Repeat the listing below verbatim, without its images.

* **Information provided**:
□ □ □
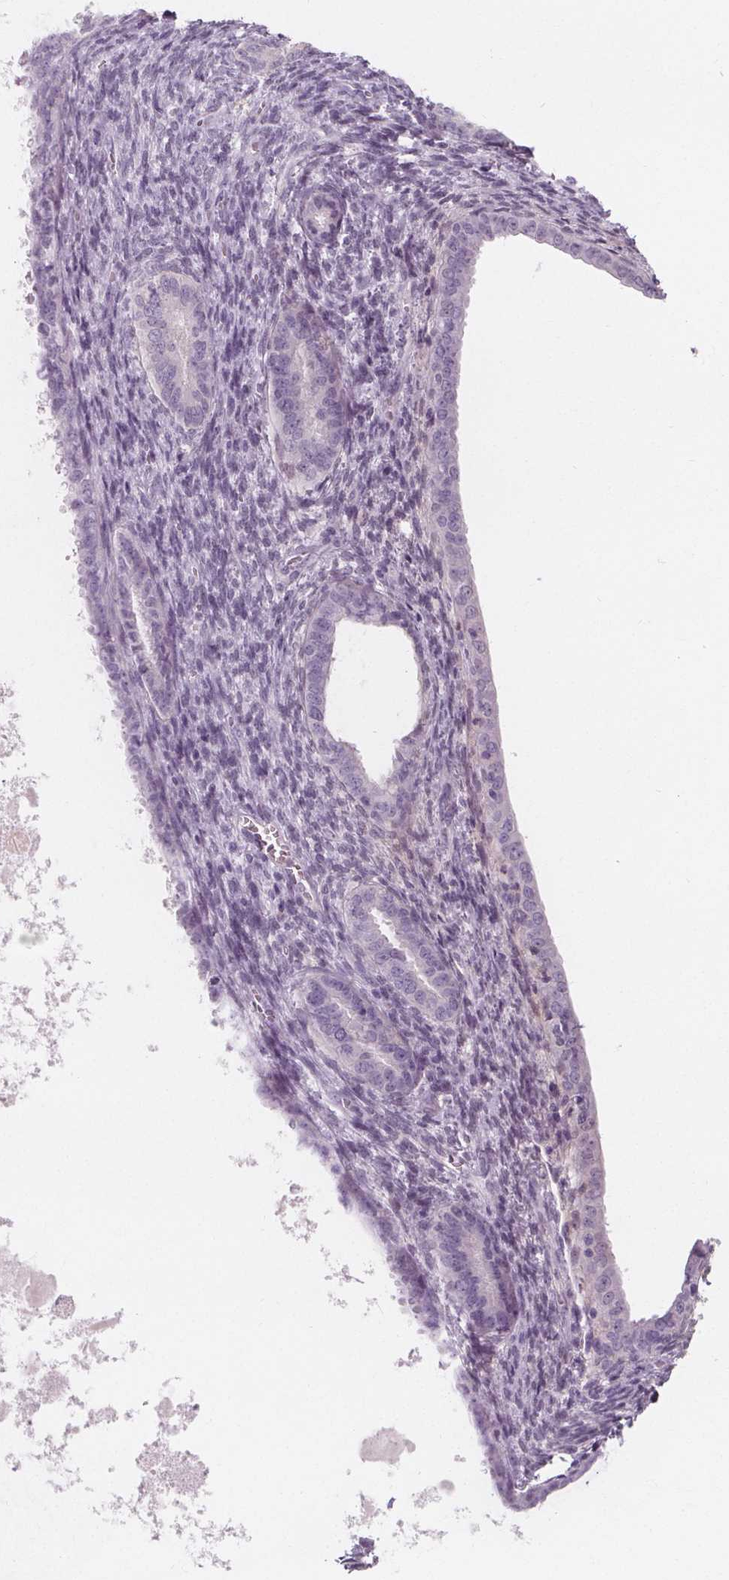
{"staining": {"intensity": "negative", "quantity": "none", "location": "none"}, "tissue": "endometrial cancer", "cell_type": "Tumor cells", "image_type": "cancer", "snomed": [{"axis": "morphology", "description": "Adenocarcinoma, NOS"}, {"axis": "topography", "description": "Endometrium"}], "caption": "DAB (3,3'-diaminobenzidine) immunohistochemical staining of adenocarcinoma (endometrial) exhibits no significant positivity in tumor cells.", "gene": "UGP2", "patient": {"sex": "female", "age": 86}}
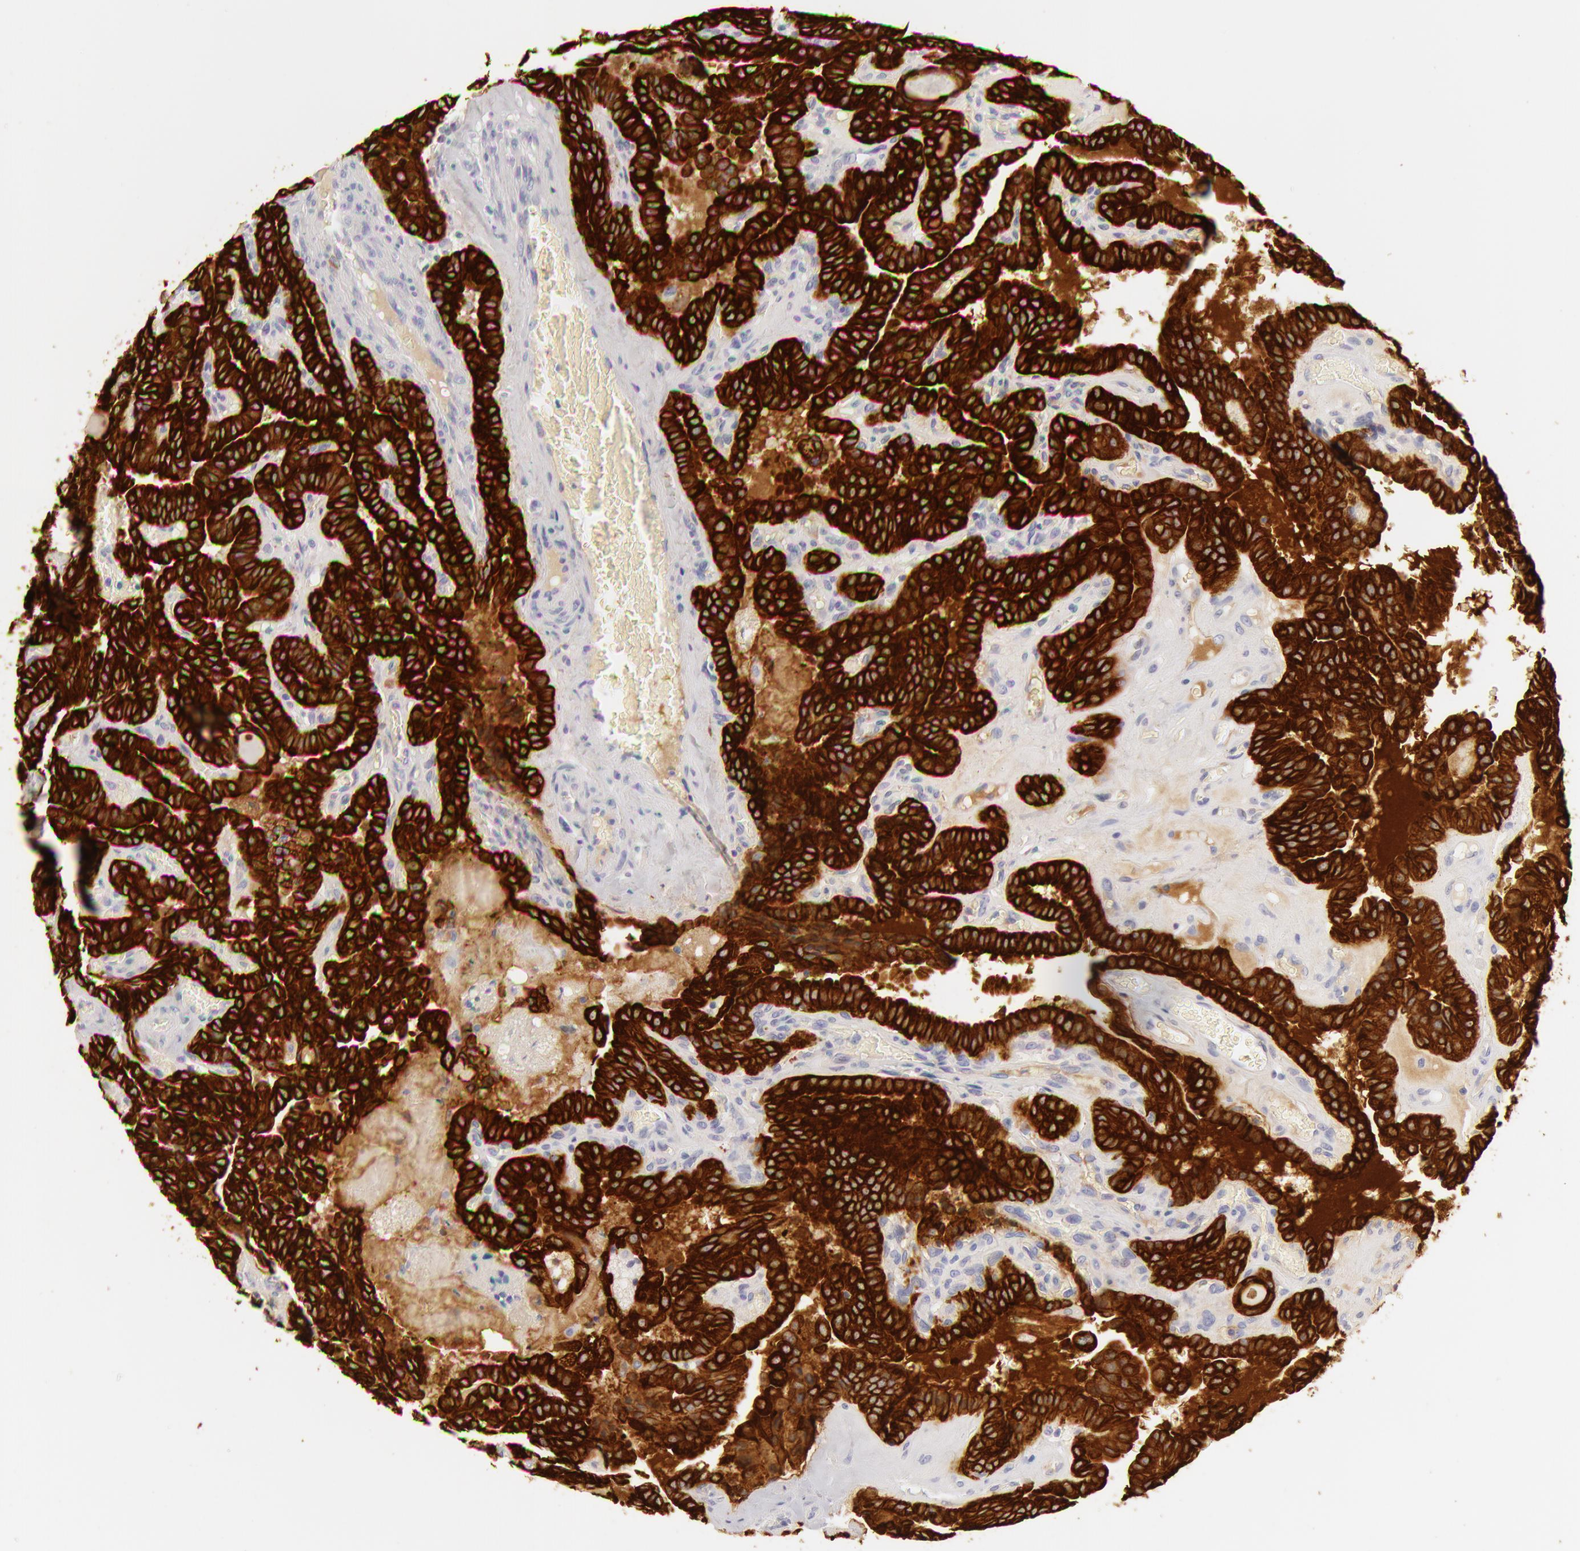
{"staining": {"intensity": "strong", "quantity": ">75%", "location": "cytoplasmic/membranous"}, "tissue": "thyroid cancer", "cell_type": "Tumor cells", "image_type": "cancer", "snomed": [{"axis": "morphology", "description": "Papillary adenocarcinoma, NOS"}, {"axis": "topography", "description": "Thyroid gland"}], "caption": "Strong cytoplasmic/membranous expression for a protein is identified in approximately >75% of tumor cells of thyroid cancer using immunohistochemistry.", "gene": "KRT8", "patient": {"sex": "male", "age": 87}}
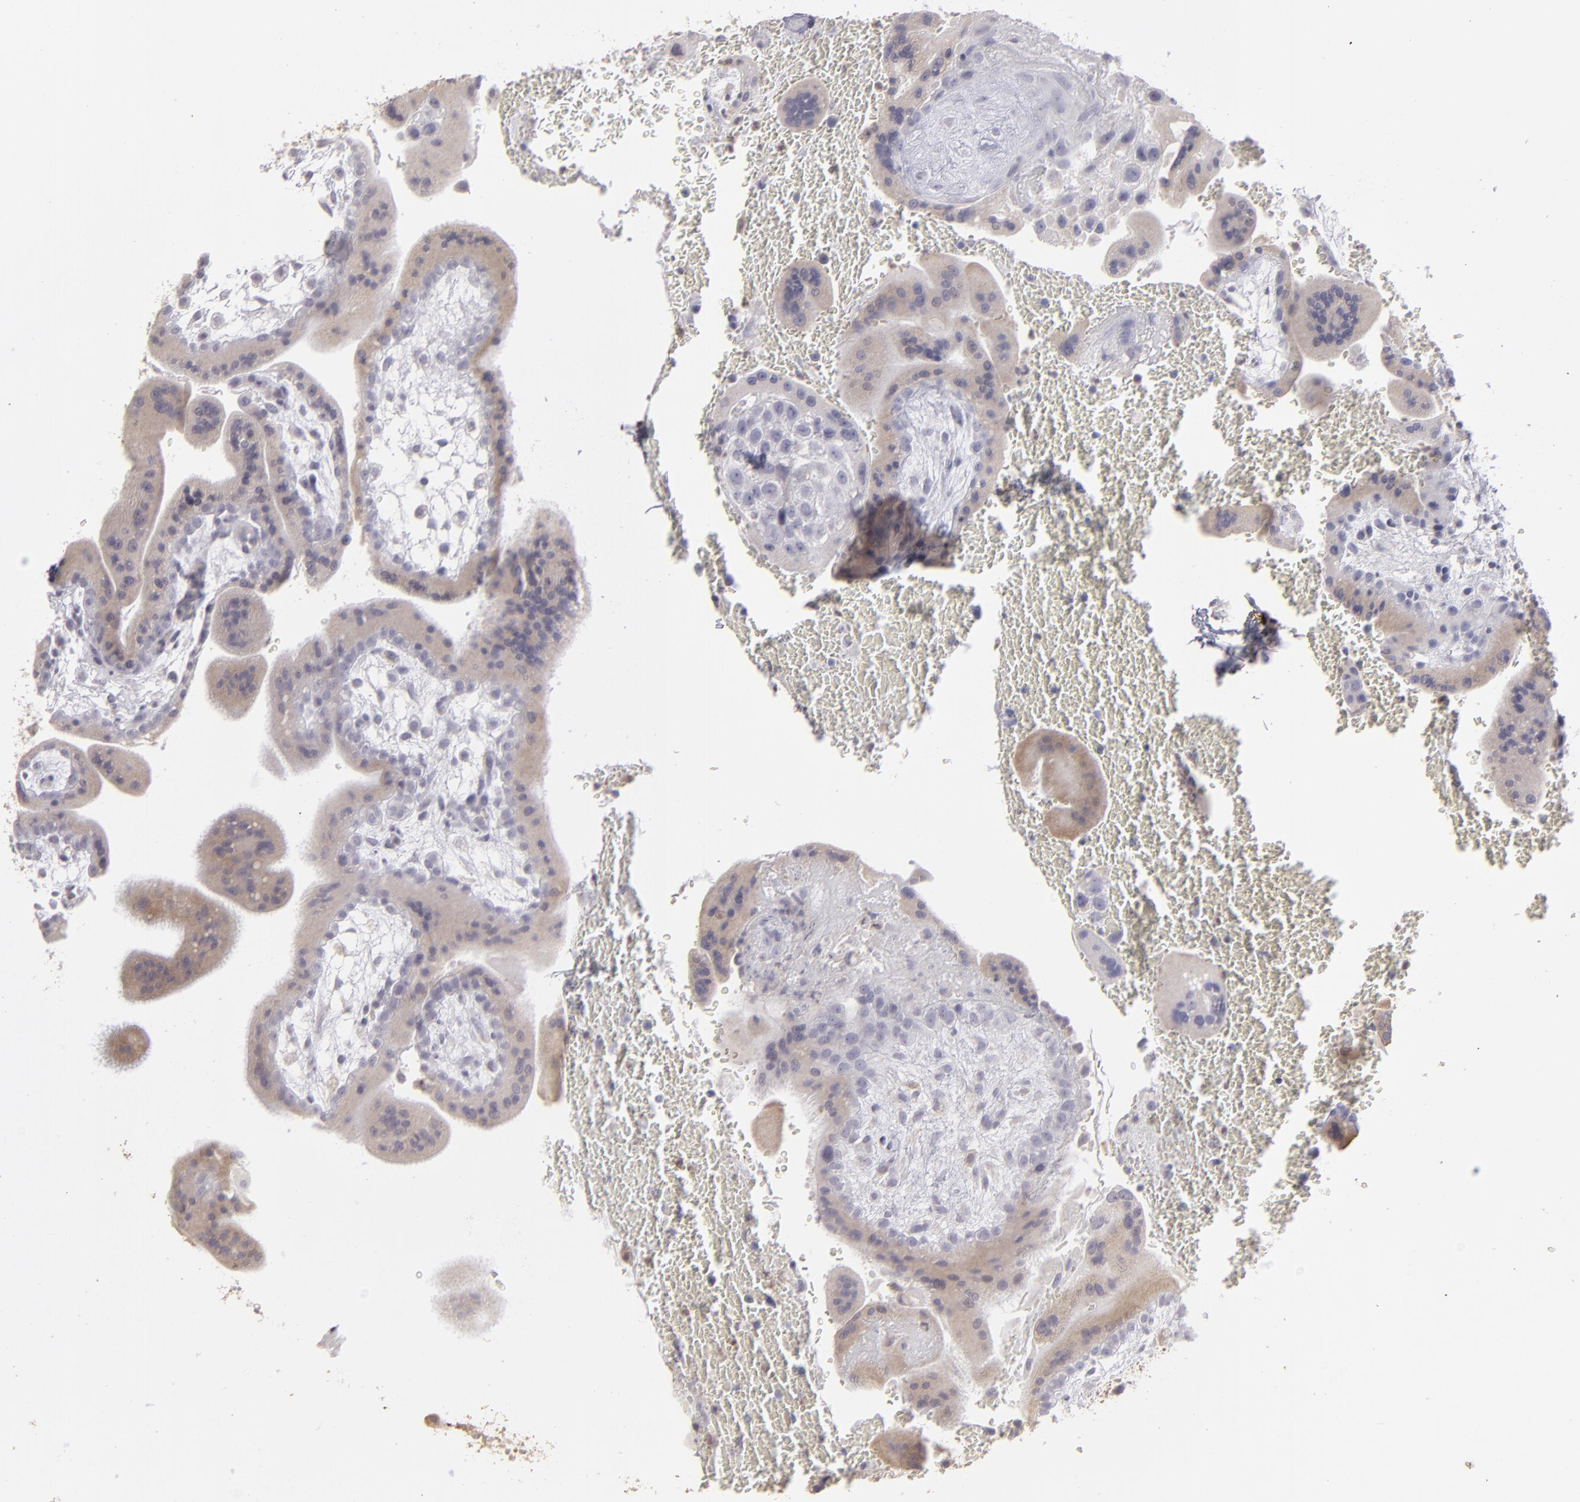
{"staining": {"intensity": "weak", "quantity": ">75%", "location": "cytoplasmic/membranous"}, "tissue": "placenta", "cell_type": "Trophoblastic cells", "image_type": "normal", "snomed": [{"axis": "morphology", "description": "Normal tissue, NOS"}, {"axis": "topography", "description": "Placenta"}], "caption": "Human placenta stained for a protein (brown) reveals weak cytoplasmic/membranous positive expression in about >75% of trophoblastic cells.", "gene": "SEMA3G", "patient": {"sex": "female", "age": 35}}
□ □ □
* **Task output**:
{"staining": {"intensity": "negative", "quantity": "none", "location": "none"}, "tissue": "endometrial cancer", "cell_type": "Tumor cells", "image_type": "cancer", "snomed": [{"axis": "morphology", "description": "Adenocarcinoma, NOS"}, {"axis": "topography", "description": "Endometrium"}], "caption": "DAB (3,3'-diaminobenzidine) immunohistochemical staining of adenocarcinoma (endometrial) exhibits no significant positivity in tumor cells.", "gene": "UGP2", "patient": {"sex": "female", "age": 86}}
{"staining": {"intensity": "strong", "quantity": ">75%", "location": "cytoplasmic/membranous"}, "tissue": "thyroid cancer", "cell_type": "Tumor cells", "image_type": "cancer", "snomed": [{"axis": "morphology", "description": "Papillary adenocarcinoma, NOS"}, {"axis": "topography", "description": "Thyroid gland"}], "caption": "Strong cytoplasmic/membranous expression for a protein is identified in approximately >75% of tumor cells of thyroid cancer using immunohistochemistry.", "gene": "KRT8", "patient": {"sex": "male", "age": 87}}
{"staining": {"intensity": "weak", "quantity": ">75%", "location": "cytoplasmic/membranous"}, "tissue": "placenta", "cell_type": "Trophoblastic cells", "image_type": "normal", "snomed": [{"axis": "morphology", "description": "Normal tissue, NOS"}, {"axis": "topography", "description": "Placenta"}], "caption": "Human placenta stained for a protein (brown) reveals weak cytoplasmic/membranous positive expression in about >75% of trophoblastic cells.", "gene": "SEMA3G", "patient": {"sex": "female", "age": 35}}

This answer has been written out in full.